Pojok6.id (Kota Gorontalo) – Pemerintah Kota Gorontalo melalui Dinas Pengendalian Penduduk, Keluarga Berencana, Pemberdayaan Perempuan dan Perlindungan Anak (DPPKBP3A) terus memperkuat strategi pencegahan dan penanggulangan perilaku penyimpangan seksual melalui SIGAP P4S (Strategi Perumusan Kebijakan Pencegahan dan Penanggulangan Perilaku Penyimpangan Seksual).
SIGAP P4S dirancang sebagai pendekatan kebijakan, yang menempatkan persoalan tersebut sebagai isu multidimensional.
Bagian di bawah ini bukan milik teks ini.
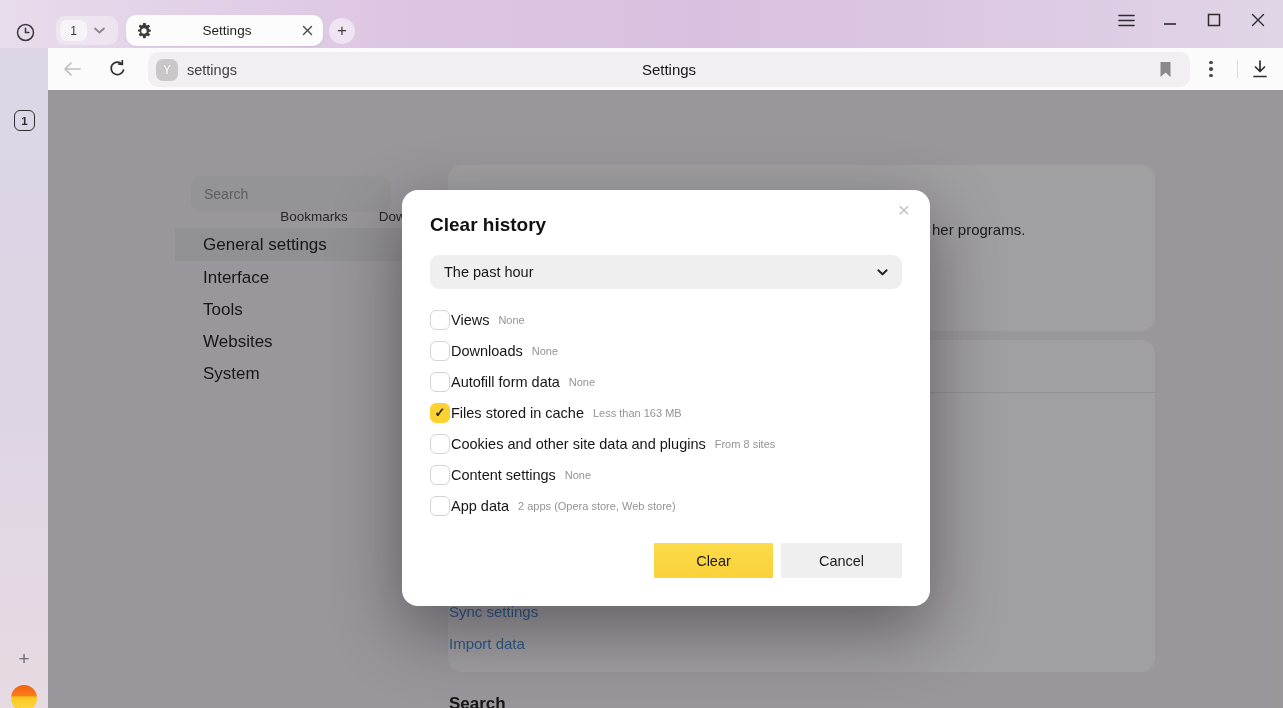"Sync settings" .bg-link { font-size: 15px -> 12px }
Karena itu, penanganannya tidak hanya menjadi tanggung jawab satu organisasi perangkat daerah, tetapi membutuhkan keterlibatan berbagai unsur sesuai tugas dan kewenangannya.
Kolaborasi tersebut melibatkan pemerintah daerah, dunia pendidikan, keluarga, masyarakat, akademisi, dunia usaha, media, tokoh agama hingga aparat penegak hukum.
Kepala DPPKBP3A Kota Gorontalo, Ainsyah Kadir, S.STP., MH, menegaskan pentingnya membangun sistem pencegahan yang terpadu, berbasis data dan berkelanjutan.
“Persoalan ini tidak dapat diselesaikan oleh DPPKBP3A sendiri. Diperlukan keterlibatan seluruh pihak untuk membangun sistem pencegahan yang terpadu, berbasis data dan berkelanjutan,” ungkap Ainsyah.
Menurutnya, melalui SIGAP P4S, DPPKBP3A akan memperkuat sejumlah aspek penting, mulai dari ketahanan keluarga, pengasuhan positif, perlindungan perempuan dan anak, edukasi masyarakat, penguatan PUSPAGA dan UPTD PPA, jejaring layanan, hingga pengembangan data sebagai dasar perumusan kebijakan.
Sementara itu, perangkat daerah lainnya diharapkan mengambil peran sesuai kewenangan masing-masing, antara lain dalam bidang pendidikan, kesehatan, perlindungan sosial, ketertiban umum, literasi digital, kepemudaan, serta pengawasan dan penegakan hukum.
Keterlibatan akademisi juga menjadi bagian penting dalam strategi tersebut. Perguruan tinggi didorong memberikan dukungan melalui penelitian dan analisis kebijakan agar setiap program yang dikembangkan memiliki dasar data dan bukti atau evidence-based policy.
Di sisi lain, dunia usaha dapat mengambil bagian melalui program tanggung jawab sosial perusahaan. Masyarakat dan media juga memiliki peran strategis dalam edukasi, pengawasan sosial serta penyebarluasan informasi yang aman dan ramah anak.
Dengan pendekatan tersebut, SIGAP P4S diarahkan tidak berhenti sebagai program sektoral, melainkan menjadi bagian dari tata kelola kebijakan Pemerintah Kota Gorontalo dalam menciptakan lingkungan yang aman, sehat, ramah anak serta mendukung tumbuh kembang generasi muda.
“Kita tidak sedang mencari siapa yang paling bertanggung jawab, tetapi bagaimana semua pihak mengambil bagian sesuai kewenangannya. SIGAP P4S harus menjadi gerakan bersama untuk mencegah sejak dini, melindungi yang rentan, memperkuat keluarga dan membangun generasi muda Kota Gorontalo yang sehat, aman, berkarakter dan berdaya,” tegasnya.